→ INPUT DATA

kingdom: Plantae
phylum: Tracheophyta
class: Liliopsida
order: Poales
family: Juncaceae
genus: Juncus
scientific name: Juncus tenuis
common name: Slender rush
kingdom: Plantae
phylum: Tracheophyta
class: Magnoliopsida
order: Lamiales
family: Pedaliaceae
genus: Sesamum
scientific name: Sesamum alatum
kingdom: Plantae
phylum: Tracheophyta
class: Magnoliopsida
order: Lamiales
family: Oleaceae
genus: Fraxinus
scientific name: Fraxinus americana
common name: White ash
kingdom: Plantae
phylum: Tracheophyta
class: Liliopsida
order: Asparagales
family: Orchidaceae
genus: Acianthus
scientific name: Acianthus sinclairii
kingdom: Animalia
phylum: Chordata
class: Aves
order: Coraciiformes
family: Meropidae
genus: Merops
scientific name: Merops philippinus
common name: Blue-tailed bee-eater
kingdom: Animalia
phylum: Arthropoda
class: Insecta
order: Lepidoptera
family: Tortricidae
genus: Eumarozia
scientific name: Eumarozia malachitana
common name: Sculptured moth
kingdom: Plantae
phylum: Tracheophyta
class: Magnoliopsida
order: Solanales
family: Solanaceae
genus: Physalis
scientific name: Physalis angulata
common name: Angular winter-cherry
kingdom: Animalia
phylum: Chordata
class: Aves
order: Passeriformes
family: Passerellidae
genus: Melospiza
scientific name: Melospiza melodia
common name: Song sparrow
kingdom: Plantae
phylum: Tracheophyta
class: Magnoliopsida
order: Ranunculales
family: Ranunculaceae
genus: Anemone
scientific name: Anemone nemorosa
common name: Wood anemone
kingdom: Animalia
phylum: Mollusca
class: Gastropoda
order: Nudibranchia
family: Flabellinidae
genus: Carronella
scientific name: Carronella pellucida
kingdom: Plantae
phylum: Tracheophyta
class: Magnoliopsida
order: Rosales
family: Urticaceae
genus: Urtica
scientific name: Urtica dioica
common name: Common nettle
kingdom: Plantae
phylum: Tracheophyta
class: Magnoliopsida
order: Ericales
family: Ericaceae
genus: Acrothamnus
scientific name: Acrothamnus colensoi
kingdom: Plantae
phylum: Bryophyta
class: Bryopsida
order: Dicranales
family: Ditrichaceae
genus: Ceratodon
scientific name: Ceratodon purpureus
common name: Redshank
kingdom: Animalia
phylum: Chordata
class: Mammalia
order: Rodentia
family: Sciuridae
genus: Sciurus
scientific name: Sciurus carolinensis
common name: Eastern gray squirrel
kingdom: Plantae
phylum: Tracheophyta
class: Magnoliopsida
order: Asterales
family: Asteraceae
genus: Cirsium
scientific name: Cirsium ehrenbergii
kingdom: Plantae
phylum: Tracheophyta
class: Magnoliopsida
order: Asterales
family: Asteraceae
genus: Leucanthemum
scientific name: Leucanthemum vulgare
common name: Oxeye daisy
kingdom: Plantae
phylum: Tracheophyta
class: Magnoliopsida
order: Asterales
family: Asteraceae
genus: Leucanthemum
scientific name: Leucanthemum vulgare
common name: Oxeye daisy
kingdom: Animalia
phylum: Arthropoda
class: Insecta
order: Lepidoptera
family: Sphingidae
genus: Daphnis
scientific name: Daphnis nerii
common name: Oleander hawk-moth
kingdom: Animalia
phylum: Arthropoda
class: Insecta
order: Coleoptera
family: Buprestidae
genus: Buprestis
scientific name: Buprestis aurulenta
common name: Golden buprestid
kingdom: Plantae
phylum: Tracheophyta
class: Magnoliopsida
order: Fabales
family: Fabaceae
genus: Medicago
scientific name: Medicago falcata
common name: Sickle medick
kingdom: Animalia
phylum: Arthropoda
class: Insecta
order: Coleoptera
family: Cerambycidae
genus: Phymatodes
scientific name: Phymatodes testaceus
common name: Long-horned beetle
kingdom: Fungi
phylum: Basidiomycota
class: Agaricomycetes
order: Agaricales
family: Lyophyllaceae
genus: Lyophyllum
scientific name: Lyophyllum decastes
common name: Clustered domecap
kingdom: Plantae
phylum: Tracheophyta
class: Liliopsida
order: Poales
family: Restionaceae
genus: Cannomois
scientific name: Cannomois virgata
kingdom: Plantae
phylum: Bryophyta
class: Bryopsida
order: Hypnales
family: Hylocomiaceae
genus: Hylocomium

→ TASK DIRECTIONS
Reproduce every line of the entries above, substituting "vernacular name" wherever "common name" appears and leaving everything else unchanged.

→ FINAL RESULT
kingdom: Plantae
phylum: Tracheophyta
class: Liliopsida
order: Poales
family: Juncaceae
genus: Juncus
scientific name: Juncus tenuis
vernacular name: Slender rush
kingdom: Plantae
phylum: Tracheophyta
class: Magnoliopsida
order: Lamiales
family: Pedaliaceae
genus: Sesamum
scientific name: Sesamum alatum
kingdom: Plantae
phylum: Tracheophyta
class: Magnoliopsida
order: Lamiales
family: Oleaceae
genus: Fraxinus
scientific name: Fraxinus americana
vernacular name: White ash
kingdom: Plantae
phylum: Tracheophyta
class: Liliopsida
order: Asparagales
family: Orchidaceae
genus: Acianthus
scientific name: Acianthus sinclairii
kingdom: Animalia
phylum: Chordata
class: Aves
order: Coraciiformes
family: Meropidae
genus: Merops
scientific name: Merops philippinus
vernacular name: Blue-tailed bee-eater
kingdom: Animalia
phylum: Arthropoda
class: Insecta
order: Lepidoptera
family: Tortricidae
genus: Eumarozia
scientific name: Eumarozia malachitana
vernacular name: Sculptured moth
kingdom: Plantae
phylum: Tracheophyta
class: Magnoliopsida
order: Solanales
family: Solanaceae
genus: Physalis
scientific name: Physalis angulata
vernacular name: Angular winter-cherry
kingdom: Animalia
phylum: Chordata
class: Aves
order: Passeriformes
family: Passerellidae
genus: Melospiza
scientific name: Melospiza melodia
vernacular name: Song sparrow
kingdom: Plantae
phylum: Tracheophyta
class: Magnoliopsida
order: Ranunculales
family: Ranunculaceae
genus: Anemone
scientific name: Anemone nemorosa
vernacular name: Wood anemone
kingdom: Animalia
phylum: Mollusca
class: Gastropoda
order: Nudibranchia
family: Flabellinidae
genus: Carronella
scientific name: Carronella pellucida
kingdom: Plantae
phylum: Tracheophyta
class: Magnoliopsida
order: Rosales
family: Urticaceae
genus: Urtica
scientific name: Urtica dioica
vernacular name: Common nettle
kingdom: Plantae
phylum: Tracheophyta
class: Magnoliopsida
order: Ericales
family: Ericaceae
genus: Acrothamnus
scientific name: Acrothamnus colensoi
kingdom: Plantae
phylum: Bryophyta
class: Bryopsida
order: Dicranales
family: Ditrichaceae
genus: Ceratodon
scientific name: Ceratodon purpureus
vernacular name: Redshank
kingdom: Animalia
phylum: Chordata
class: Mammalia
order: Rodentia
family: Sciuridae
genus: Sciurus
scientific name: Sciurus carolinensis
vernacular name: Eastern gray squirrel
kingdom: Plantae
phylum: Tracheophyta
class: Magnoliopsida
order: Asterales
family: Asteraceae
genus: Cirsium
scientific name: Cirsium ehrenbergii
kingdom: Plantae
phylum: Tracheophyta
class: Magnoliopsida
order: Asterales
family: Asteraceae
genus: Leucanthemum
scientific name: Leucanthemum vulgare
vernacular name: Oxeye daisy
kingdom: Plantae
phylum: Tracheophyta
class: Magnoliopsida
order: Asterales
family: Asteraceae
genus: Leucanthemum
scientific name: Leucanthemum vulgare
vernacular name: Oxeye daisy
kingdom: Animalia
phylum: Arthropoda
class: Insecta
order: Lepidoptera
family: Sphingidae
genus: Daphnis
scientific name: Daphnis nerii
vernacular name: Oleander hawk-moth
kingdom: Animalia
phylum: Arthropoda
class: Insecta
order: Coleoptera
family: Buprestidae
genus: Buprestis
scientific name: Buprestis aurulenta
vernacular name: Golden buprestid
kingdom: Plantae
phylum: Tracheophyta
class: Magnoliopsida
order: Fabales
family: Fabaceae
genus: Medicago
scientific name: Medicago falcata
vernacular name: Sickle medick
kingdom: Animalia
phylum: Arthropoda
class: Insecta
order: Coleoptera
family: Cerambycidae
genus: Phymatodes
scientific name: Phymatodes testaceus
vernacular name: Long-horned beetle
kingdom: Fungi
phylum: Basidiomycota
class: Agaricomycetes
order: Agaricales
family: Lyophyllaceae
genus: Lyophyllum
scientific name: Lyophyllum decastes
vernacular name: Clustered domecap
kingdom: Plantae
phylum: Tracheophyta
class: Liliopsida
order: Poales
family: Restionaceae
genus: Cannomois
scientific name: Cannomois virgata
kingdom: Plantae
phylum: Bryophyta
class: Bryopsida
order: Hypnales
family: Hylocomiaceae
genus: Hylocomium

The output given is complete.